FlashMLA Compatibility Wrapper (flash_mla)¶

flash_mla is a compatibility wrapper package that preserves the official flash_mla package name and import path while running on MUSA through MATE Multi-head Latent Attention (MLA) operators.

Overview¶

This wrapper is designed for projects that already target the FlashMLA Python API. It lets you run MLA dense decode, sparse decode, and sparse prefill workloads on MUSA with minimal integration changes.

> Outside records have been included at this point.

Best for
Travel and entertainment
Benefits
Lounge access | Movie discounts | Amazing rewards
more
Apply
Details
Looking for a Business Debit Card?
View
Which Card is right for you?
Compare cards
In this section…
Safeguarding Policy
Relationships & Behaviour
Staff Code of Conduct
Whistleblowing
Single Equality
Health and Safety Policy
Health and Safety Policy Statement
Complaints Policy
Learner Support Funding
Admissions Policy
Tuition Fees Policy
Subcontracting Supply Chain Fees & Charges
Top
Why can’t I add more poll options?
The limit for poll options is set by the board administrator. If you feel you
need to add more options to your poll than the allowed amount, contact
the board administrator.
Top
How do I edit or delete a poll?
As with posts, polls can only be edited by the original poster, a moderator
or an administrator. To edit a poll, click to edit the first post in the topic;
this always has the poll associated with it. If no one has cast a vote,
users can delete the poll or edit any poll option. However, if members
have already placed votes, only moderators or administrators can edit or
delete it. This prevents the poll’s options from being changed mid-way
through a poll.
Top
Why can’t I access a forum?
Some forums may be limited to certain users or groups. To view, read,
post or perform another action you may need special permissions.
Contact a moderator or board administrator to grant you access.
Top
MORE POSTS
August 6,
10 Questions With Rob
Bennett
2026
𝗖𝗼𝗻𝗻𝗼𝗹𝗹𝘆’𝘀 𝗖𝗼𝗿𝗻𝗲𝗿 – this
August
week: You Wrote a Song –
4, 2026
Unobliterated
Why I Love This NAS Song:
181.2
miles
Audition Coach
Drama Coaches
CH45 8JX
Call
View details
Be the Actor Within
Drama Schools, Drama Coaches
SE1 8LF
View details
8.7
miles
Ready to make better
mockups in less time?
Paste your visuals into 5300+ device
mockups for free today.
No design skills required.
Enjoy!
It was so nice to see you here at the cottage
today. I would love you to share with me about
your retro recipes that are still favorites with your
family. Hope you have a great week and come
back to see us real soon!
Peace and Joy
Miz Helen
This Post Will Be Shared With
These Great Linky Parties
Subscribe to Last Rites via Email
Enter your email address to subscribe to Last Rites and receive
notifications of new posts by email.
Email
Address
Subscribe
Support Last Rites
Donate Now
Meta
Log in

The current compatibility scope includes FlashMLASchedMeta, get_mla_metadata, flash_mla_with_kvcache, and flash_mla_sparse_fwd.

Package and import¶

Package name: flash_mla
Import path: flash_mla
Runtime backend: MATE MLA operators on MUSA

Requirements¶

Before using this wrapper, make sure the following are available:

MATE is installed and importable.
TorchMUSA is installed and the MUSA runtime environment is configured.
The target workload is configured to run on MUSA devices.

Build¶

Build a wheel from the wrappers/FlashMLA directory:

python -m build --wheel

The generated wheel will be placed under:

dist/

Installation¶

Install from source:

pip install --no-build-isolation -e .

Install a built wheel:

pip install dist/flash_mla-*.whl

Import¶

Import the package directly:

import flash_mla

Import individual APIs:

from flash_mla import (
    FlashMLASchedMeta,
    get_mla_metadata,
    flash_mla_with_kvcache,
    flash_mla_sparse_fwd,
)

Behavior¶

get_mla_metadata(...) follows the current upstream FlashMLA Python interface and returns (FlashMLASchedMeta(), None).
The real scheduler tensors are initialized lazily on the first flash_mla_with_kvcache(...) call and cached inside FlashMLASchedMeta.
Reusing the same FlashMLASchedMeta requires the same decode configuration across calls.
flash_mla_with_kvcache(...) is the dense/sparse decode entry. The wrapper validates FlashMLASchedMeta, lazily materializes the real scheduler with mate.flashmla.get_mla_metadata(...), and then forwards to mate.flashmla.flash_mla_with_kvcache(...).
flash_mla_sparse_fwd(...) is the sparse MLA prefill entry.

Notes¶

This wrapper keeps the official FlashMLA import surface, but execution is provided by MATE on MUSA.
For the authoritative MLA operator behavior, refer to mate.flashmla.